▶ _Task goal_
Edit the stretch of the timeshare sales pitch account from "Liar! Liar, LIAR, LIAR!" through "a great time." by changing "supervisor" to "manager".

▶ _Document section_
Then it was off to the Wyndham to get their sales presentation. Apparently the Wyndham people don't know where they work, because their directions were awful. It took me asking twice at the Wyndham resort to get to the proper area. If you started out in the pits of their parking basement, the route was well-marked. The trick was in getting that far.

Well, the joint was packed, and lots of people had brought their hordes of young kids. The adults were ushered into a room where a salesman who obviously had had Southern Minister training provoked the crowd into a froth. His boss was gone today, he told us, and this was his final working day this week, so the 2-hour presentation would be condensed into 20 minutes, and didn't we appreciate that? This way he could hit the road when we were done.

Ho boy, and this is just the beginning, I told myself. After 20 minutes, halleluiah, we were ushered out to speak one-to-one with salespeople. Mr. Southern Minister had to stick around because they had an entire new group coming in. (I mentioned the 20-minute special days later, and the Wyndham rep then nodded as if this were SOP, which I had suspected at the time. Never believe a salesperson in these circumstances.) My Personal Saleslady kept coughing as she sat beside me. "Just an allergy, sorry," she said.

Liar! Liar, LIAR, LIAR!

Anyway, she and her supervisor (always a bad thing when sales people double-team you) told me how Club Wyndham works: You pay X-many dollars and get Y-many points. You then use the catalogs to find where in the world you want to vacation (and Wyndham has sharing plans with other chains throughout the world), and use your points to have a great time.

▶ _Data shown_

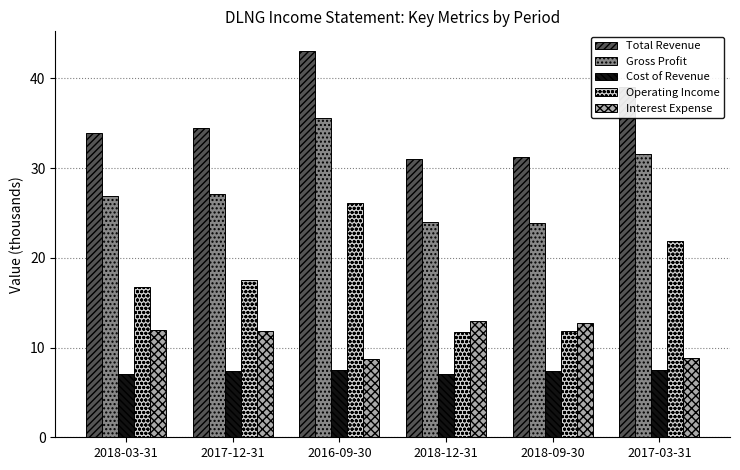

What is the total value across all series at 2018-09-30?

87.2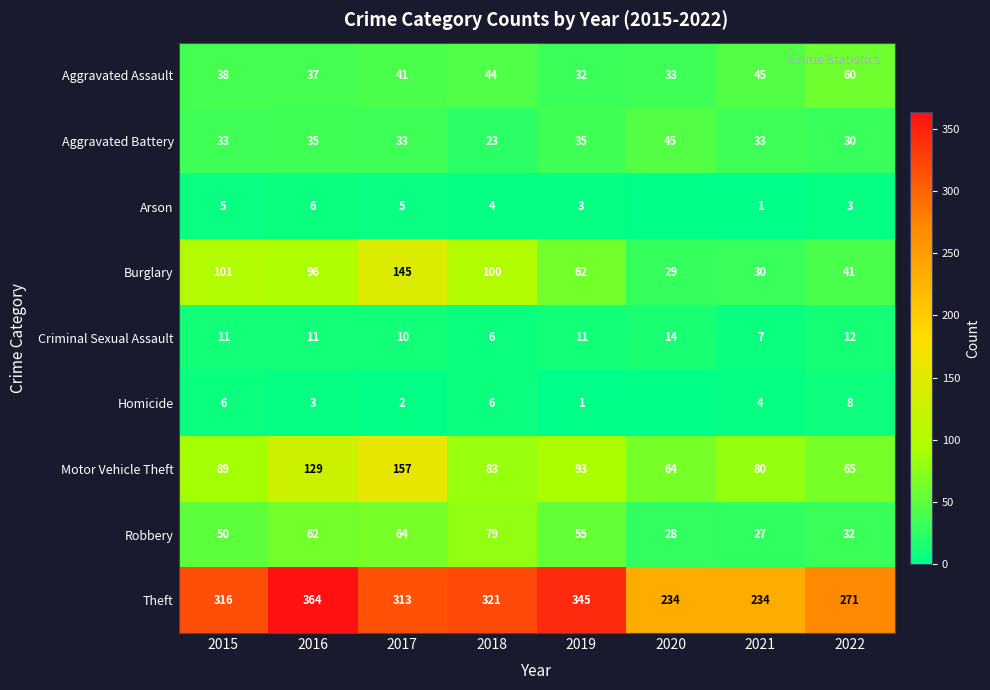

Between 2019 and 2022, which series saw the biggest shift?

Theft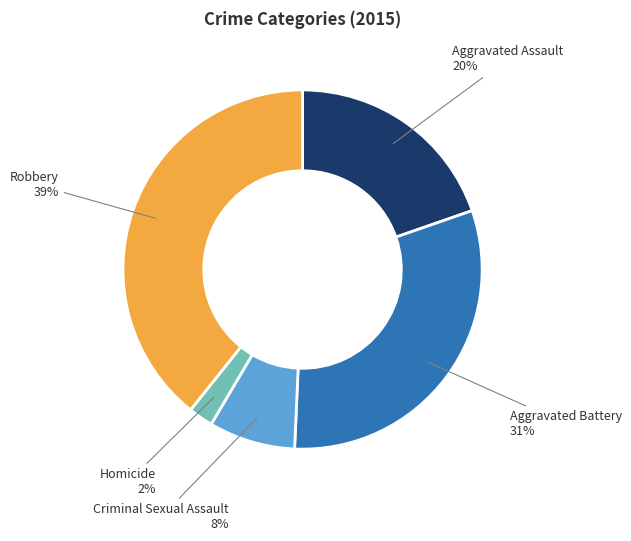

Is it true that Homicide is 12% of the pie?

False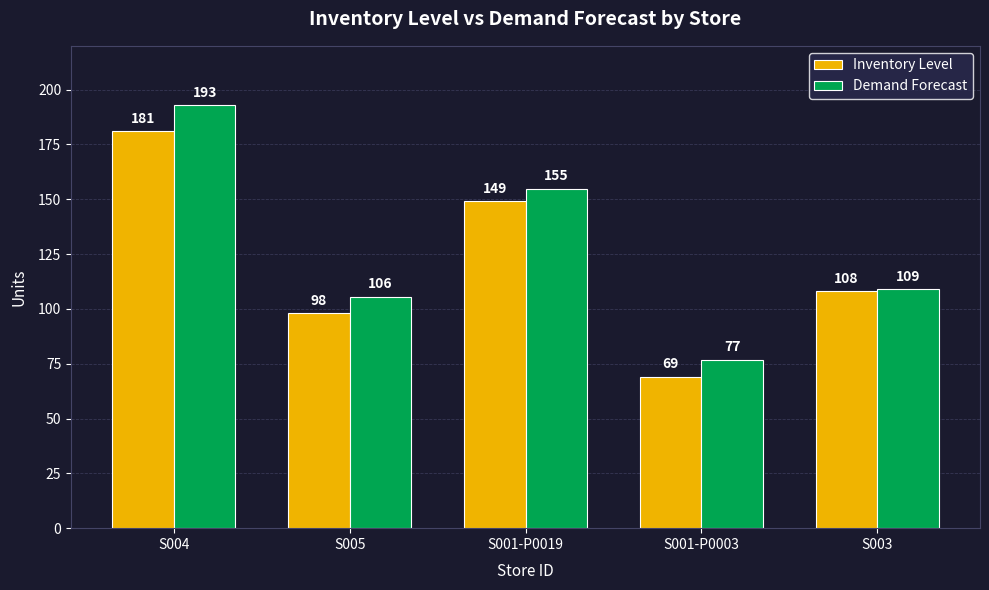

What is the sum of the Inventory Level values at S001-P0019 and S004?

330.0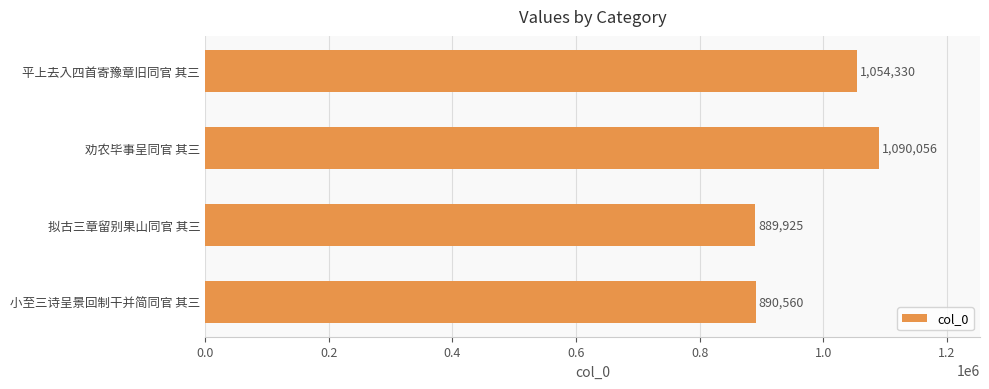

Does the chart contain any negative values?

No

---

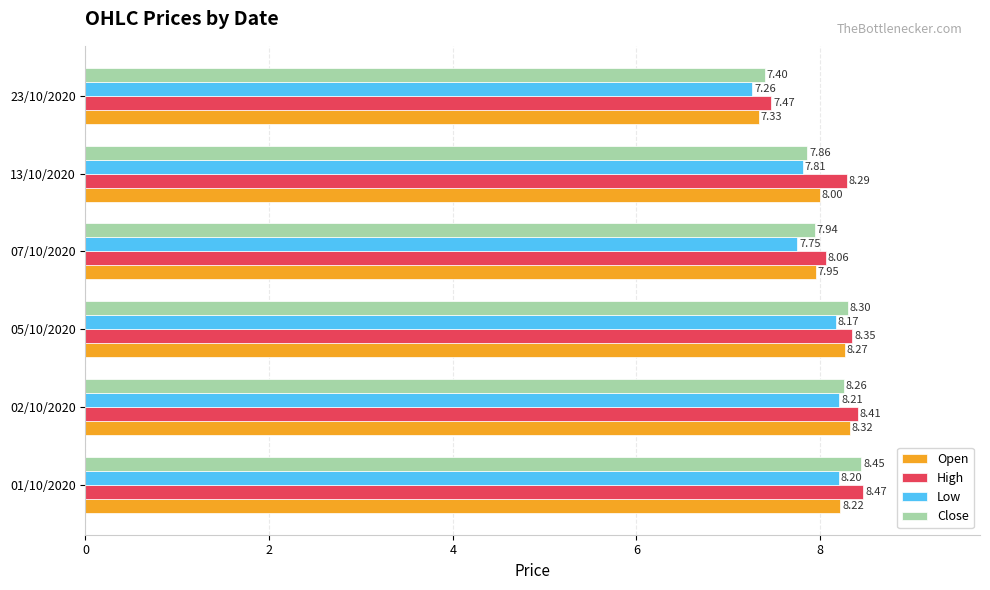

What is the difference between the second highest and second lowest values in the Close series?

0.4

==

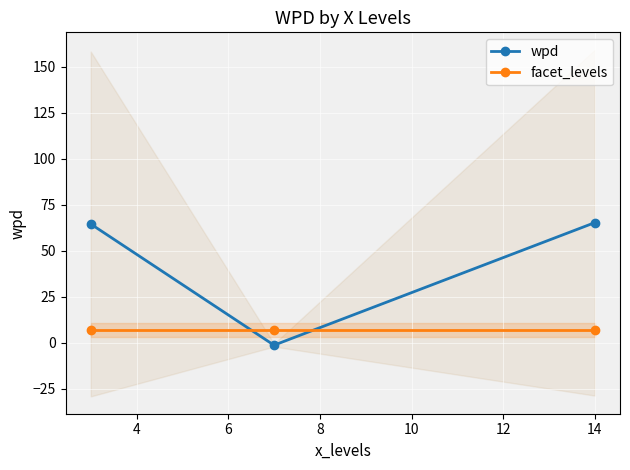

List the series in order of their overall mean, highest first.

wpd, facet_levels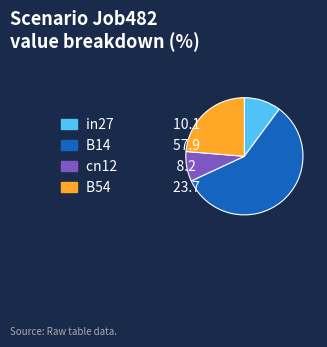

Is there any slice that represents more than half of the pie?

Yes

▶ _Task output_
Liar! Liar, LIAR, LIAR!

Anyway, she and her manager (always a bad thing when sales people double-team you) told me how Club Wyndham works: You pay X-many dollars and get Y-many points. You then use the catalogs to find where in the world you want to vacation (and Wyndham has sharing plans with other chains throughout the world), and use your points to have a great time.